Return every line of the data exactly as it appears.

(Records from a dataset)
• • • •
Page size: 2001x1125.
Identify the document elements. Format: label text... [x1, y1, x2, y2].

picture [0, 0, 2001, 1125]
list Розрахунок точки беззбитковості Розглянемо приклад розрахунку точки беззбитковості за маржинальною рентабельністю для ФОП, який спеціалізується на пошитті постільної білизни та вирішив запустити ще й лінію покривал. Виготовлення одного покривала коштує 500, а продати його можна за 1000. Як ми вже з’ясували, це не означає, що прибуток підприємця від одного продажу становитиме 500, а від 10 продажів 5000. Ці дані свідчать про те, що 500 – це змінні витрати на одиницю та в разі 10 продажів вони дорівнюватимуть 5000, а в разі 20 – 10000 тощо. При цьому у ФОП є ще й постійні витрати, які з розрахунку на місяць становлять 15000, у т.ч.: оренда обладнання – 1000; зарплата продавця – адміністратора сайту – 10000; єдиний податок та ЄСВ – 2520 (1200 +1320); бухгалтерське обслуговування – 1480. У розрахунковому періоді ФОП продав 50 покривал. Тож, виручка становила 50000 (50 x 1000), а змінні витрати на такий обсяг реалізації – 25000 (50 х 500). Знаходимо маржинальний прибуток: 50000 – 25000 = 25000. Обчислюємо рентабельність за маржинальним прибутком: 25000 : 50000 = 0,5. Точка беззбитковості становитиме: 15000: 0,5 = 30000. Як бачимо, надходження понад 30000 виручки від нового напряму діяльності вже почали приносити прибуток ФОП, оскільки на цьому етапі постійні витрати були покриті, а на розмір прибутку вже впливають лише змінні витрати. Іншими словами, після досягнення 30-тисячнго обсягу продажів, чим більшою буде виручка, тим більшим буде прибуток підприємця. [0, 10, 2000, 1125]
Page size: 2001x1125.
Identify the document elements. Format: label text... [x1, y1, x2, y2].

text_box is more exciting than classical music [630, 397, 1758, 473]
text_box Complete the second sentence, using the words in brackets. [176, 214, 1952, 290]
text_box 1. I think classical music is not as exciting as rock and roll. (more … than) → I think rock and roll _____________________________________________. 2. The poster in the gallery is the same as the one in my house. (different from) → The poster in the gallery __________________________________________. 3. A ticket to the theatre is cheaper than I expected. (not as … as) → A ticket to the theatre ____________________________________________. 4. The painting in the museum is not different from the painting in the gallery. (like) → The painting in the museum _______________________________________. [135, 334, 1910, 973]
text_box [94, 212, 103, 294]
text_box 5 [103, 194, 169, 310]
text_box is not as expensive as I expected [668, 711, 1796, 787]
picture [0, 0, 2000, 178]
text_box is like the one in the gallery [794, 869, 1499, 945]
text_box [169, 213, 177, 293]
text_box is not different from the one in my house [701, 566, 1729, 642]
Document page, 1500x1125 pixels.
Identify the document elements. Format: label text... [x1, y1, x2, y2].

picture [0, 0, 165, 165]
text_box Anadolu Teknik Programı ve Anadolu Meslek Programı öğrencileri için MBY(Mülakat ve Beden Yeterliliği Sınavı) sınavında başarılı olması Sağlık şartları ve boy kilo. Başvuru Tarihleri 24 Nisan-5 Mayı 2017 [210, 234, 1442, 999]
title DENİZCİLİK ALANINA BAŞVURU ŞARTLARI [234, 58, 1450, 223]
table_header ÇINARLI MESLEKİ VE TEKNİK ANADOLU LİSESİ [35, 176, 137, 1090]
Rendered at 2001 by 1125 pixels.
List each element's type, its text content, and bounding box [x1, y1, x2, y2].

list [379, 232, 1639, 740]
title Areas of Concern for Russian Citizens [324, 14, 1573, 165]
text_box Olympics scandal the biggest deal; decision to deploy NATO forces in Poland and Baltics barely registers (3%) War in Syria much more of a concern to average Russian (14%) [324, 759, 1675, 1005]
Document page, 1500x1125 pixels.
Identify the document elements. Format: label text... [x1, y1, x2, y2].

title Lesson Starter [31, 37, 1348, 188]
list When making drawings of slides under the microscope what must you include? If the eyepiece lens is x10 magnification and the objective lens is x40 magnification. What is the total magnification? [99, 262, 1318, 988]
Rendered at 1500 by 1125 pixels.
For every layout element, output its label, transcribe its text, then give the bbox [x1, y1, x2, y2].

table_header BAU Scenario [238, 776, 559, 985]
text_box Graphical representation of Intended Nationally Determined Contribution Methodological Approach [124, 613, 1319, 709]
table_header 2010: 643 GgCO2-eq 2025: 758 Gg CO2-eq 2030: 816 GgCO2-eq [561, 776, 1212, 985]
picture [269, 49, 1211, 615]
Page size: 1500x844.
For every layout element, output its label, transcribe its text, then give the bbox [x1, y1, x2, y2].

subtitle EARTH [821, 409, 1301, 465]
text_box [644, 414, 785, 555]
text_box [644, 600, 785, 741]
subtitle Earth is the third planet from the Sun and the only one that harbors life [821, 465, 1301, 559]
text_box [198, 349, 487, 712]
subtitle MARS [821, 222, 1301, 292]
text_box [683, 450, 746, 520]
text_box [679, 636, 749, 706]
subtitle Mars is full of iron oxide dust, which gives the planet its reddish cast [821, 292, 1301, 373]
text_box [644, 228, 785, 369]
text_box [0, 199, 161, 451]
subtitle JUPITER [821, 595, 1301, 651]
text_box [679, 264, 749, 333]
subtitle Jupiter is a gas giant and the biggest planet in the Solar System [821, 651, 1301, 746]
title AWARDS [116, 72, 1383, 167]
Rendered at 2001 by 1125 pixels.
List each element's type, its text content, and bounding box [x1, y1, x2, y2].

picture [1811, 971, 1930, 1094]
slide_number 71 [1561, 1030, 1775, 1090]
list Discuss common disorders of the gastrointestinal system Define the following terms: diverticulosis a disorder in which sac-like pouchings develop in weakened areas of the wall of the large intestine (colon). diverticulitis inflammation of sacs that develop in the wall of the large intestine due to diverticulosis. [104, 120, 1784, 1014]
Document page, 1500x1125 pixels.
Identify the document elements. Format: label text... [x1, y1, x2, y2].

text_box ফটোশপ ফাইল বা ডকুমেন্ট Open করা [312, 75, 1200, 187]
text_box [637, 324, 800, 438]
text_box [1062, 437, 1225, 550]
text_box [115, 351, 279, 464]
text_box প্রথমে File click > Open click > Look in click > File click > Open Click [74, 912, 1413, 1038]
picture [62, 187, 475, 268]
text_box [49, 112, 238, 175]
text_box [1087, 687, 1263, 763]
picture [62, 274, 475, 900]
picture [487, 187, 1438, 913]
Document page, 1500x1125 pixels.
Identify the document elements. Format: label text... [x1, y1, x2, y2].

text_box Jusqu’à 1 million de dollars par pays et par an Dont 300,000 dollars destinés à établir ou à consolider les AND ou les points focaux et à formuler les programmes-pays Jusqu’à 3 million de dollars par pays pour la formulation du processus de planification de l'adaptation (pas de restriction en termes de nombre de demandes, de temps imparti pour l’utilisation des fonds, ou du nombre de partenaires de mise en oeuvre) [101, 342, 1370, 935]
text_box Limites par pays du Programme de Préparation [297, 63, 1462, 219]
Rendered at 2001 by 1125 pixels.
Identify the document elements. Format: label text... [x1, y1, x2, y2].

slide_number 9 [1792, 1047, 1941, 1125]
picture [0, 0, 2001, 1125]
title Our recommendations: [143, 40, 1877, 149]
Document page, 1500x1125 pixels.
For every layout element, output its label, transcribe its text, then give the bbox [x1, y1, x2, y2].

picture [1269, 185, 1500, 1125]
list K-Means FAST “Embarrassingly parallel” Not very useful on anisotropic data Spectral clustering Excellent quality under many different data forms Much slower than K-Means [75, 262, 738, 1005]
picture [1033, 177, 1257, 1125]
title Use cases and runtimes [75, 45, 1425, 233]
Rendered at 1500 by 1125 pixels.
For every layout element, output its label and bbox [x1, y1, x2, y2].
• • • •
*Output for this task*:
Page size: 2001x1125.
Identify the document elements. Format: label text... [x1, y1, x2, y2].

picture [0, 0, 2001, 1125]
list Розрахунок точки беззбитковості Розглянемо приклад розрахунку точки беззбитковості за маржинальною рентабельністю для ФОП, який спеціалізується на пошитті постільної білизни та вирішив запустити ще й лінію покривал. Виготовлення одного покривала коштує 500, а продати його можна за 1000. Як ми вже з’ясували, це не означає, що прибуток підприємця від одного продажу становитиме 500, а від 10 продажів 5000. Ці дані свідчать про те, що 500 – це змінні витрати на одиницю та в разі 10 продажів вони дорівнюватимуть 5000, а в разі 20 – 10000 тощо. При цьому у ФОП є ще й постійні витрати, які з розрахунку на місяць становлять 15000, у т.ч.: оренда обладнання – 1000; зарплата продавця – адміністратора сайту – 10000; єдиний податок та ЄСВ – 2520 (1200 +1320); бухгалтерське обслуговування – 1480. У розрахунковому періоді ФОП продав 50 покривал. Тож, виручка становила 50000 (50 x 1000), а змінні витрати на такий обсяг реалізації – 25000 (50 х 500). Знаходимо маржинальний прибуток: 50000 – 25000 = 25000. Обчислюємо рентабельність за маржинальним прибутком: 25000 : 50000 = 0,5. Точка беззбитковості становитиме: 15000: 0,5 = 30000. Як бачимо, надходження понад 30000 виручки від нового напряму діяльності вже почали приносити прибуток ФОП, оскільки на цьому етапі постійні витрати були покриті, а на розмір прибутку вже впливають лише змінні витрати. Іншими словами, після досягнення 30-тисячнго обсягу продажів, чим більшою буде виручка, тим більшим буде прибуток підприємця. [0, 10, 2000, 1125]
Page size: 2001x1125.
Identify the document elements. Format: label text... [x1, y1, x2, y2].

text_box is more exciting than classical music [630, 397, 1758, 473]
text_box Complete the second sentence, using the words in brackets. [176, 214, 1952, 290]
text_box 1. I think classical music is not as exciting as rock and roll. (more … than) → I think rock and roll _____________________________________________. 2. The poster in the gallery is the same as the one in my house. (different from) → The poster in the gallery __________________________________________. 3. A ticket to the theatre is cheaper than I expected. (not as … as) → A ticket to the theatre ____________________________________________. 4. The painting in the museum is not different from the painting in the gallery. (like) → The painting in the museum _______________________________________. [135, 334, 1910, 973]
text_box [94, 212, 103, 294]
text_box 5 [103, 194, 169, 310]
text_box is not as expensive as I expected [668, 711, 1796, 787]
picture [0, 0, 2000, 178]
text_box is like the one in the gallery [794, 869, 1499, 945]
text_box [169, 213, 177, 293]
text_box is not different from the one in my house [701, 566, 1729, 642]
Document page, 1500x1125 pixels.
Identify the document elements. Format: label text... [x1, y1, x2, y2].

picture [0, 0, 165, 165]
text_box Anadolu Teknik Programı ve Anadolu Meslek Programı öğrencileri için MBY(Mülakat ve Beden Yeterliliği Sınavı) sınavında başarılı olması Sağlık şartları ve boy kilo. Başvuru Tarihleri 24 Nisan-5 Mayı 2017 [210, 234, 1442, 999]
title DENİZCİLİK ALANINA BAŞVURU ŞARTLARI [234, 58, 1450, 223]
table_header ÇINARLI MESLEKİ VE TEKNİK ANADOLU LİSESİ [35, 176, 137, 1090]
Rendered at 2001 by 1125 pixels.
List each element's type, its text content, and bounding box [x1, y1, x2, y2].

list [379, 232, 1639, 740]
title Areas of Concern for Russian Citizens [324, 14, 1573, 165]
text_box Olympics scandal the biggest deal; decision to deploy NATO forces in Poland and Baltics barely registers (3%) War in Syria much more of a concern to average Russian (14%) [324, 759, 1675, 1005]
Document page, 1500x1125 pixels.
Identify the document elements. Format: label text... [x1, y1, x2, y2].

title Lesson Starter [31, 37, 1348, 188]
list When making drawings of slides under the microscope what must you include? If the eyepiece lens is x10 magnification and the objective lens is x40 magnification. What is the total magnification? [99, 262, 1318, 988]
Rendered at 1500 by 1125 pixels.
For every layout element, output its label, transcribe its text, then give the bbox [x1, y1, x2, y2].

table_header BAU Scenario [238, 776, 559, 985]
text_box Graphical representation of Intended Nationally Determined Contribution Methodological Approach [124, 613, 1319, 709]
table_header 2010: 643 GgCO2-eq 2025: 758 Gg CO2-eq 2030: 816 GgCO2-eq [561, 776, 1212, 985]
picture [269, 49, 1211, 615]
Page size: 1500x844.
For every layout element, output its label, transcribe its text, then give the bbox [x1, y1, x2, y2].

subtitle EARTH [821, 409, 1301, 465]
text_box [644, 414, 785, 555]
text_box [644, 600, 785, 741]
subtitle Earth is the third planet from the Sun and the only one that harbors life [821, 465, 1301, 559]
text_box [198, 349, 487, 712]
subtitle MARS [821, 222, 1301, 292]
text_box [683, 450, 746, 520]
text_box [679, 636, 749, 706]
subtitle Mars is full of iron oxide dust, which gives the planet its reddish cast [821, 292, 1301, 373]
text_box [644, 228, 785, 369]
text_box [0, 199, 161, 451]
subtitle JUPITER [821, 595, 1301, 651]
text_box [679, 264, 749, 333]
subtitle Jupiter is a gas giant and the biggest planet in the Solar System [821, 651, 1301, 746]
title AWARDS [116, 72, 1383, 167]
Rendered at 2001 by 1125 pixels.
List each element's type, its text content, and bounding box [x1, y1, x2, y2].

picture [1811, 971, 1930, 1094]
slide_number 71 [1561, 1030, 1775, 1090]
list Discuss common disorders of the gastrointestinal system Define the following terms: diverticulosis a disorder in which sac-like pouchings develop in weakened areas of the wall of the large intestine (colon). diverticulitis inflammation of sacs that develop in the wall of the large intestine due to diverticulosis. [104, 120, 1784, 1014]
Document page, 1500x1125 pixels.
Identify the document elements. Format: label text... [x1, y1, x2, y2].

text_box ফটোশপ ফাইল বা ডকুমেন্ট Open করা [312, 75, 1200, 187]
text_box [637, 324, 800, 438]
text_box [1062, 437, 1225, 550]
text_box [115, 351, 279, 464]
text_box প্রথমে File click > Open click > Look in click > File click > Open Click [74, 912, 1413, 1038]
picture [62, 187, 475, 268]
text_box [49, 112, 238, 175]
text_box [1087, 687, 1263, 763]
picture [62, 274, 475, 900]
picture [487, 187, 1438, 913]
Document page, 1500x1125 pixels.
Identify the document elements. Format: label text... [x1, y1, x2, y2].

text_box Jusqu’à 1 million de dollars par pays et par an Dont 300,000 dollars destinés à établir ou à consolider les AND ou les points focaux et à formuler les programmes-pays Jusqu’à 3 million de dollars par pays pour la formulation du processus de planification de l'adaptation (pas de restriction en termes de nombre de demandes, de temps imparti pour l’utilisation des fonds, ou du nombre de partenaires de mise en oeuvre) [101, 342, 1370, 935]
text_box Limites par pays du Programme de Préparation [297, 63, 1462, 219]
Rendered at 2001 by 1125 pixels.
Identify the document elements. Format: label text... [x1, y1, x2, y2].

slide_number 9 [1792, 1047, 1941, 1125]
picture [0, 0, 2001, 1125]
title Our recommendations: [143, 40, 1877, 149]
Document page, 1500x1125 pixels.
For every layout element, output its label, transcribe its text, then give the bbox [x1, y1, x2, y2].

picture [1269, 185, 1500, 1125]
list K-Means FAST “Embarrassingly parallel” Not very useful on anisotropic data Spectral clustering Excellent quality under many different data forms Much slower than K-Means [75, 262, 738, 1005]
picture [1033, 177, 1257, 1125]
title Use cases and runtimes [75, 45, 1425, 233]
Rendered at 1500 by 1125 pixels.
For every layout element, output its label and bbox [x1, y1, x2, y2].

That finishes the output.